Parsers in Depth

This section is not for the faint of heart. In here, are distilled the inner workings of Spirit.Qi parsers, using real code from the Spirit library as examples. On the other hand, here is no reason to fear reading on, though. We tried to explain things step by step while highlighting the important insights.

The Parser class is the base class for all parsers.

template <typename Derived>
struct parser
{
    struct parser_id;
    typedef Derived derived_type;
    typedef qi::domain domain;

    // Requirement: p.parse(f, l, context, skip, attr) -> bool
    //
    //  p:          a parser
    //  f, l:       first/last iterator pair
    //  context:    enclosing rule context (can be unused_type)
    //  skip:       skipper (can be unused_type)
    //  attr:       attribute (can be unused_type)

    // Requirement: p.what(context) -> info
    //
    //  p:          a parser
    //  context:    enclosing rule context (can be unused_type)

    // Requirement: P::template attribute<Ctx, Iter>::type
    //
    //  P:          a parser type
    //  Ctx:        A context type (can be unused_type)
    //  Iter:       An iterator type (can be unused_type)

    Derived const& derived() const
    {
        return *static_cast<Derived const*>(this);
    }
};

The Parser class does not really know how to parse anything but instead relies on the template parameter Derived to do the actual parsing. This technique is known as the "Curiously Recurring Template Pattern" in template meta-programming circles. This inheritance strategy gives us the power of polymorphism without the virtual function overhead. In essence this is a way to implement compile time polymorphism.

The Derived parsers, PrimitiveParser, UnaryParser, BinaryParser and NaryParser provide the necessary facilities for parser detection, introspection, transformation and visitation.

Derived parsers must support the following:

bool parse(f, l, context, skip, attr)

f, l: first/last iterator pair
context: enclosing rule context (can be unused_type)
skip: skipper (can be unused_type)
attr: attribute (can be unused_type)

The parse is the main parser entry point. skipper can be an unused_type. It's a type used every where in Spirit to signify "don't-care". There is an overload for skip for unused_type that is simply a no-op. That way, we do not have to write multiple parse functions for phrase and character level parsing.

Here are the basic rules for parsing:

The parser returns true if successful, false otherwise.
If successful, first is incremented N number of times, where N is the number of characters parsed. N can be zero --an empty (epsilon) match.
If successful, the parsed attribute is assigned to attr
If unsuccessful, first is reset to its position before entering the parser function. attr is untouched.

void what(context)

context: enclosing rule context (can be unused_type)

The what function should be obvious. It provides some information about “what” the parser is. It is used as a debugging aid, for example.

Given problem A:
Answer these questions about the passage on Spirit.Qi parsers:
(i) What name does the passage give to the technique by which the Parser class relies on its Derived template parameter to do the actual parsing?
(ii) Where is first placed when a parse is unsuccessful?
(iii) What does the passage give as an example use of the what function?
Given problem B:
Retype a section of the passage on Spirit.Qi parsers, starting at the words "Here are the" and ending after "void what(context)".
Given problem C:
Write what comes next in the passage on Spirit.Qi parsers, picking up after its final sentence.

(Data records)
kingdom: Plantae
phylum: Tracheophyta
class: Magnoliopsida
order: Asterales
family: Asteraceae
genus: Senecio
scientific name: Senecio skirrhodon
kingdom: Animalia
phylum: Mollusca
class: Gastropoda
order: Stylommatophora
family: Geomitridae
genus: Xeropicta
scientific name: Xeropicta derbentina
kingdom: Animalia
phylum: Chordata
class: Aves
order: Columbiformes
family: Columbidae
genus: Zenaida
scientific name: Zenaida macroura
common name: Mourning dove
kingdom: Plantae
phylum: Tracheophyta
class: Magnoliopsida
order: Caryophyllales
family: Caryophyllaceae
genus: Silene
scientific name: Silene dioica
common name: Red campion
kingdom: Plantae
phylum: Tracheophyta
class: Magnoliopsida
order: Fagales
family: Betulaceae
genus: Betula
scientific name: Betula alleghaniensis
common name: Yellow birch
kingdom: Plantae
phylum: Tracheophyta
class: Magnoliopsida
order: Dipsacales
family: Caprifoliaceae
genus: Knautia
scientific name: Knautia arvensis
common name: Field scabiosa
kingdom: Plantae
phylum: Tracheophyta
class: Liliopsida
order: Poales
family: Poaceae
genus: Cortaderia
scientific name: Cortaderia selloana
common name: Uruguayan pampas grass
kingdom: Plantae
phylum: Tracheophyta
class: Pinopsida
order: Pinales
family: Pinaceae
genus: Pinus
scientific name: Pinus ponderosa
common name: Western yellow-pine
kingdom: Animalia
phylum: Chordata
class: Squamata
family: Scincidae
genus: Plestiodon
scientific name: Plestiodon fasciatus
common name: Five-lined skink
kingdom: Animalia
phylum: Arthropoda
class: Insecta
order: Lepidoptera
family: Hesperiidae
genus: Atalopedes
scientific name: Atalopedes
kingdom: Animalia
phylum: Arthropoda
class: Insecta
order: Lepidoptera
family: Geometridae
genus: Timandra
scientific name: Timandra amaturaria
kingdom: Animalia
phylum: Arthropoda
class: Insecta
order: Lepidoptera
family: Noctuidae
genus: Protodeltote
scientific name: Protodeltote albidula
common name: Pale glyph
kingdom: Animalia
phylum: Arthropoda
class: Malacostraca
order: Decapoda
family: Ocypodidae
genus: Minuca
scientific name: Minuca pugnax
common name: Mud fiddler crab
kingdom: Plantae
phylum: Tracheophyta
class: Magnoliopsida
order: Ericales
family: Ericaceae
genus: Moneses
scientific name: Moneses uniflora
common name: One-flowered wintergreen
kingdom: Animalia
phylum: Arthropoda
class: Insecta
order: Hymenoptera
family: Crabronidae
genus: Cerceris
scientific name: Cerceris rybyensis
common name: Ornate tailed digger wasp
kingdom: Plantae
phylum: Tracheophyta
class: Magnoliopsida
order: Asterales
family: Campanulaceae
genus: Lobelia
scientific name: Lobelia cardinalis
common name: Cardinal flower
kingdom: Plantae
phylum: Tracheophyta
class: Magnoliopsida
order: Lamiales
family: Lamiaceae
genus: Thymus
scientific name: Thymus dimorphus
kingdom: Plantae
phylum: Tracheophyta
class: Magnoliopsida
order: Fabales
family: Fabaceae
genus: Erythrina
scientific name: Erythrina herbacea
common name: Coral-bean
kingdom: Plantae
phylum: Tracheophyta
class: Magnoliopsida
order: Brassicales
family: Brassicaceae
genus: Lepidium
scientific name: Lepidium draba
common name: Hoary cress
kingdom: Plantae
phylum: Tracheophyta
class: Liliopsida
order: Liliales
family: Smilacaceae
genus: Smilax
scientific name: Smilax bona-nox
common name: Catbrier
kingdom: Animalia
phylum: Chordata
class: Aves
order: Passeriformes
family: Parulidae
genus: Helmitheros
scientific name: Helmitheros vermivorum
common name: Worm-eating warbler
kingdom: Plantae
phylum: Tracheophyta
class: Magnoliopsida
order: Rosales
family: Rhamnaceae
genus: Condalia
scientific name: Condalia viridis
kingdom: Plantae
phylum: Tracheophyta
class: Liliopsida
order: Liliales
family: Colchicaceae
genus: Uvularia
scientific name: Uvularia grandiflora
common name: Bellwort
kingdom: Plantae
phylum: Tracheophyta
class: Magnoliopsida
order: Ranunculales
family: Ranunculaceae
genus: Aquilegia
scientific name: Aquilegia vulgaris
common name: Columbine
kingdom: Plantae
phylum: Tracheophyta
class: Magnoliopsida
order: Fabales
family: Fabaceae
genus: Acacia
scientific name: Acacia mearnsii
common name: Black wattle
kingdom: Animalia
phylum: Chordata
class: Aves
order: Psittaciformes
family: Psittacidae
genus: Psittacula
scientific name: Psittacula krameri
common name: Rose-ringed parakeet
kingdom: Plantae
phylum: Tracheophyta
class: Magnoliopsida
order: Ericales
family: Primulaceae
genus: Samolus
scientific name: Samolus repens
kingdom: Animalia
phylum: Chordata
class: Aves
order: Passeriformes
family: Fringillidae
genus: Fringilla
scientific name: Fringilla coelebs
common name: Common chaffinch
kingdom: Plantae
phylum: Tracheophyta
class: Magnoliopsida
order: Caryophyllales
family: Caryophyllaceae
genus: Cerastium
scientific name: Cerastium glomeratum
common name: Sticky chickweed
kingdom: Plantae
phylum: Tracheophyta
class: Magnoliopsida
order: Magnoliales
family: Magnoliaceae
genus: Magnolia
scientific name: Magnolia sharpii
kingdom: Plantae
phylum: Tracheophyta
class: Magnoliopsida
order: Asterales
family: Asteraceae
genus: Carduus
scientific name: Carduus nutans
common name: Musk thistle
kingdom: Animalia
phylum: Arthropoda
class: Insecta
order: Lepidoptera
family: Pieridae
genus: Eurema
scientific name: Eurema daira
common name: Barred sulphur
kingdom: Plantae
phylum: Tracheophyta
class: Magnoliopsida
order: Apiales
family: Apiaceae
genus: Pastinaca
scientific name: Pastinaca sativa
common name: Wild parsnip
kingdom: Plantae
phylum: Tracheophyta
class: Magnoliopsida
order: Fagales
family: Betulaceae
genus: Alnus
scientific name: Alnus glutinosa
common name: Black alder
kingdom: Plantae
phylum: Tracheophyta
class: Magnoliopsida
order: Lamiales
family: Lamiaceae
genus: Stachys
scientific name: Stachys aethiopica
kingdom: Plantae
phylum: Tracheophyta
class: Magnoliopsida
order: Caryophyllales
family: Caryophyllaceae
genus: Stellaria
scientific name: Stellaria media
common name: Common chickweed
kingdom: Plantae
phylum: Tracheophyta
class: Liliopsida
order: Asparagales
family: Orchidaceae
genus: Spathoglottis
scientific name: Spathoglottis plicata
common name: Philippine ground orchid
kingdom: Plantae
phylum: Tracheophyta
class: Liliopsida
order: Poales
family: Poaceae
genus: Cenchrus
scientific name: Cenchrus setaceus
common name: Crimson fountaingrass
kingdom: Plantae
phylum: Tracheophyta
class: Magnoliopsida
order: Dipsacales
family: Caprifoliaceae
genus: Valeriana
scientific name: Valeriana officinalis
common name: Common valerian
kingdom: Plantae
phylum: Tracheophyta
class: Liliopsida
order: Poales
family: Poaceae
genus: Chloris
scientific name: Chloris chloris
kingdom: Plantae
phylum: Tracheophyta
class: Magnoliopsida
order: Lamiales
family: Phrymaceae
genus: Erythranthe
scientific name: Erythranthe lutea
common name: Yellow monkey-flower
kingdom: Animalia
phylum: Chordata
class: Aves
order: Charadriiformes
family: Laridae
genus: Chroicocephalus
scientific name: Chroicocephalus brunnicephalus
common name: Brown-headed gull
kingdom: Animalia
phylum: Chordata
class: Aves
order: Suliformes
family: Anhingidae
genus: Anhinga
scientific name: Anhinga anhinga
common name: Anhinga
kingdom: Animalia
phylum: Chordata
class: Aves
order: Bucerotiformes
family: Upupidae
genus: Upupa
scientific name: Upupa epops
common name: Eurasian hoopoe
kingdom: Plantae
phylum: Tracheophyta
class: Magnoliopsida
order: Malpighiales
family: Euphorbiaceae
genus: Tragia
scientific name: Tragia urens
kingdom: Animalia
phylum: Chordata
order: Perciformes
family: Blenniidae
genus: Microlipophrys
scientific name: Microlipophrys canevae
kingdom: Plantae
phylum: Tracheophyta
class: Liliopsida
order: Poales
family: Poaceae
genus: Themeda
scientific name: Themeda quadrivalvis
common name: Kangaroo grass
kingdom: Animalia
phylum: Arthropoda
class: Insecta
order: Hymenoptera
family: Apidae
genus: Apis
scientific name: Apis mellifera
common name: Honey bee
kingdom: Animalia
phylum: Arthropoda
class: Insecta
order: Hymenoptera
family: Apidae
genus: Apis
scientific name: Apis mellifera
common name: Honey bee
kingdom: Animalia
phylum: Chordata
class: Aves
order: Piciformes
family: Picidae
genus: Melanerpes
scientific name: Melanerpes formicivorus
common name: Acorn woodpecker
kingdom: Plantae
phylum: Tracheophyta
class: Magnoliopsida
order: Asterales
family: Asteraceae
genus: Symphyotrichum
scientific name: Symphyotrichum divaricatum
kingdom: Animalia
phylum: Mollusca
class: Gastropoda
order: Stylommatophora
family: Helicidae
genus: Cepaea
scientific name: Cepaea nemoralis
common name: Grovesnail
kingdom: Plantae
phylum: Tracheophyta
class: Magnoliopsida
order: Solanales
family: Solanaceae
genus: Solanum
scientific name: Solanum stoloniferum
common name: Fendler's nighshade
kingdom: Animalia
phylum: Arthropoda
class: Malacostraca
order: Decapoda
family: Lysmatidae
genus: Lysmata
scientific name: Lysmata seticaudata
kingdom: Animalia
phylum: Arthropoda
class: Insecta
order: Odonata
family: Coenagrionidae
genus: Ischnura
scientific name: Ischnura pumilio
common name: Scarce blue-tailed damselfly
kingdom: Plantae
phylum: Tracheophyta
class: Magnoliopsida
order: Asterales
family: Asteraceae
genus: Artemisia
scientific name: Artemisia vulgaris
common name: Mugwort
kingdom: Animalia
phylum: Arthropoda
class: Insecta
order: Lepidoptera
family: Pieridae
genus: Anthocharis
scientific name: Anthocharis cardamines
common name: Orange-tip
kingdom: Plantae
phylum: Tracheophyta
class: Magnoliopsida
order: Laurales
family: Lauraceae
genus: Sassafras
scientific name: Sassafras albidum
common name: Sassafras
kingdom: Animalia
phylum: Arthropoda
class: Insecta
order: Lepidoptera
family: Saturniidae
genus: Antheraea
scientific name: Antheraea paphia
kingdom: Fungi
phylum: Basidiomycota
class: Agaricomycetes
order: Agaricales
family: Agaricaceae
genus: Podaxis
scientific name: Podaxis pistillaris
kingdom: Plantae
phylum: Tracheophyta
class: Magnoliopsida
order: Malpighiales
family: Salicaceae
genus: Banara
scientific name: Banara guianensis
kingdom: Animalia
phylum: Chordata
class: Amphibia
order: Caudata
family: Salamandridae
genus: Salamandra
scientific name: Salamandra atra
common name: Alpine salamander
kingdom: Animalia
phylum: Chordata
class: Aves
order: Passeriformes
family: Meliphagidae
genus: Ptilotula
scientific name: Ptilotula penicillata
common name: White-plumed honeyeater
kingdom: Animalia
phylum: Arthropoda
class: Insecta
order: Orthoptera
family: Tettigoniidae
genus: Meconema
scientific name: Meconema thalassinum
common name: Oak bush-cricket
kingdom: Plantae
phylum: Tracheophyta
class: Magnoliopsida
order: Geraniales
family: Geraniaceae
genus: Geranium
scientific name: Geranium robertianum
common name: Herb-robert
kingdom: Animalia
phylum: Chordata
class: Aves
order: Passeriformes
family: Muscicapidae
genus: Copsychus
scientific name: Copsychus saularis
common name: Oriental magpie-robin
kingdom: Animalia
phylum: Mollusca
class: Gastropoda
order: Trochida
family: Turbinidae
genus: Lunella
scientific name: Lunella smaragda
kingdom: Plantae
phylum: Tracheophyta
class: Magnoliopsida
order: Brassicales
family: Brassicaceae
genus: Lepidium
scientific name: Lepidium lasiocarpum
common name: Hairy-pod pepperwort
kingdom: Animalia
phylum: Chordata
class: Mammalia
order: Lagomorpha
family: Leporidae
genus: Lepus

Exercise output A:
(i) The "Curiously Recurring Template Pattern"
(ii) It is reset to its position before entering the parser function.
(iii) It is used as a debugging aid.

Exercise output B:
Here are the basic rules for parsing:

The parser returns true if successful, false otherwise.
If successful, first is incremented N number of times, where N is the number of characters parsed. N can be zero --an empty (epsilon) match.
If successful, the parsed attribute is assigned to attr
If unsuccessful, first is reset to its position before entering the parser function. attr is untouched.

void what(context)

Exercise output C:
P::template attribute<context>::type

P: a parser type
context: A context type (can be unused_type)

The attribute metafunction returns the expected attribute type of the parser. In some cases, this is context dependent.

In this section, we will dissect two parser types:

Parsers

PrimitiveParser: A parser for primitive data (e.g. integer parsing).
UnaryParser: A parser that has single subject (e.g. kleene star).

Primitive Parsers

For our disection study, we will use a Spirit primitive, the int_parser in the boost::spirit::qi namespace.

template <
    typename T
  , unsigned Radix = 10
  , unsigned MinDigits = 1
  , int MaxDigits = -1>
struct int_parser_impl
  : primitive_parser<int_parser_impl<T, Radix, MinDigits, MaxDigits> >
{
    // check template parameter 'Radix' for validity
    BOOST_SPIRIT_ASSERT_MSG(
        Radix == 2 || Radix == 8 || Radix == 10 || Radix == 16,
        not_supported_radix, ());

    template <typename Context, typename Iterator>
    struct attribute
    {
        typedef T type;
    };

    template <typename Iterator, typename Context
      , typename Skipper, typename Attribute>
    bool parse(Iterator& first, Iterator const& last
      , Context& /*context*/, Skipper const& skipper
      , Attribute& attr) const
    {
        qi::skip_over(first, last, skipper);
        return extract_int<T, Radix, MinDigits, MaxDigits>
            ::call(first, last, attr);
    }

    template <typename Context>
    info what(Context& /*context*/) const
    {
        return info("integer");
    }
};

The int_parser is derived from a PrimitiveParser<Derived>, which in turn derives from parser<Derived>. Therefore, it supports the following requirements:

The parse member function
The what member function
The nested attribute metafunction

parse is the main entry point. For primitive parsers, our first thing to do is call:

qi::skip(first, last, skipper);

to do a pre-skip. After pre-skipping, the parser proceeds to do its thing. The actual parsing code is placed in extract_int<T, Radix, MinDigits, MaxDigits>::call(first, last, attr);

This simple no-frills protocol is one of the reasons why Spirit is fast. If you know the internals of Spirit.Classic and perhaps even wrote some parsers with it, this simple Spirit mechanism is a joy to work with. There are no scanners and all that crap.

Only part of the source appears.